TEXT SEGMENT:
== Segment start ==
I don’t post here often these days. But I’ve noted from a peep at a thread here that Christian Platonism has been under discussion in a certain sense. I also note that in her most recent video interview with Peter Hiett, Professor Illaria Ramelli stresses the continuities between the Church Fathers who taught the doctrine of Apocatastasis with the tradition of Hellenistic philosophy (as well as looking at some of the discontinuities). And I started asking myself exactly what these continuities and discontinuities are? And what is a ‘Christian Platonist’? I’m no great expert in anything – and I’m certainly not a Classics scholar or a Biblical scholar. However, I’ve some idea of the territory here, but I feel the need to clarify this and make some connections that I’m a bit ‘iffy’ about so that I can properly follow Dr Ramelli’s train of thinking.
I thought the process of me trying to do this might be of interest to come here. I’m not seeking to make points in a theological argument one way or the other. I’m simply trying to think about what the basis of early Christian philosophy with its Platonist elements is all about – in a non specialist way - and to describe.
Please do comment if you know of any historical details that might be interesting.
== Segment end ==
WHAT IS NEEDED: Reproduce word for word the stretch of the post on Christian Platonism from "I don’t post" through "train of thinking.".

MATERIAL SHOWN:
== Segment start ==
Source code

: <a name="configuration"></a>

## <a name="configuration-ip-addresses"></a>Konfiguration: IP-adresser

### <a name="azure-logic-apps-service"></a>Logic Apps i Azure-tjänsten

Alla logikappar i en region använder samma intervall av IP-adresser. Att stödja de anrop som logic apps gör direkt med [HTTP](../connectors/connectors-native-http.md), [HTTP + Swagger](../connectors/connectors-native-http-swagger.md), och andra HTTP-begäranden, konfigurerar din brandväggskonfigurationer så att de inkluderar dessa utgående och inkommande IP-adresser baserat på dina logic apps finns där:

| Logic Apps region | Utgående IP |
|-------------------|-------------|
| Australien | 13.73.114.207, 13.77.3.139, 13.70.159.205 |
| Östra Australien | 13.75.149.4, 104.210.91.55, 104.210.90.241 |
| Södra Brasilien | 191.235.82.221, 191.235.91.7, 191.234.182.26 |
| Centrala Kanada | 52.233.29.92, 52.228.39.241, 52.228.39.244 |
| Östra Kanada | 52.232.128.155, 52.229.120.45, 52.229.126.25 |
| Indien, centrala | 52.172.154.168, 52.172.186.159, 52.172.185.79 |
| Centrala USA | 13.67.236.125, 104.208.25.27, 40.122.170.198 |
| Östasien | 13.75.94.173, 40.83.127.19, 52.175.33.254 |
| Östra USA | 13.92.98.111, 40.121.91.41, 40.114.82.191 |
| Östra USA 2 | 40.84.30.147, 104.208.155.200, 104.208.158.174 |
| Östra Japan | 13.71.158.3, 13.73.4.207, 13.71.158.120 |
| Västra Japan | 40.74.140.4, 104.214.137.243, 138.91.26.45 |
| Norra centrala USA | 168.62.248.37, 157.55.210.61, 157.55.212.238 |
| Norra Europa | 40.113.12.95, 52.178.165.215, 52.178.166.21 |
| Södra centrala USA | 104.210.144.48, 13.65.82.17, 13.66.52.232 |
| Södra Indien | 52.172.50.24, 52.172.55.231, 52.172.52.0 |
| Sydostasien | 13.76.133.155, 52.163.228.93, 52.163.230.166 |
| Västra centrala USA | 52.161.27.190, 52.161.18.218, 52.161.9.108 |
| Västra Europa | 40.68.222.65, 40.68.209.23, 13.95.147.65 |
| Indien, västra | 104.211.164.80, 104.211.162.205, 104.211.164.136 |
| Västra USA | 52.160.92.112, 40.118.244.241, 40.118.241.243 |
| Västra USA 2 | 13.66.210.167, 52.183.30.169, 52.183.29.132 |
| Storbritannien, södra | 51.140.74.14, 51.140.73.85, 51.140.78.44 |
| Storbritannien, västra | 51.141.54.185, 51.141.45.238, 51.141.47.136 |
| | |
== Segment end ==
SOLUTION TO THE EXERCISE:
I don’t post here often these days. But I’ve noted from a peep at a thread here that Christian Platonism has been under discussion in a certain sense. I also note that in her most recent video interview with Peter Hiett, Professor Illaria Ramelli stresses the continuities between the Church Fathers who taught the doctrine of Apocatastasis with the tradition of Hellenistic philosophy (as well as looking at some of the discontinuities). And I started asking myself exactly what these continuities and discontinuities are? And what is a ‘Christian Platonist’? I’m no great expert in anything – and I’m certainly not a Classics scholar or a Biblical scholar. However, I’ve some idea of the territory here, but I feel the need to clarify this and make some connections that I’m a bit ‘iffy’ about so that I can properly follow Dr Ramelli’s train of thinking.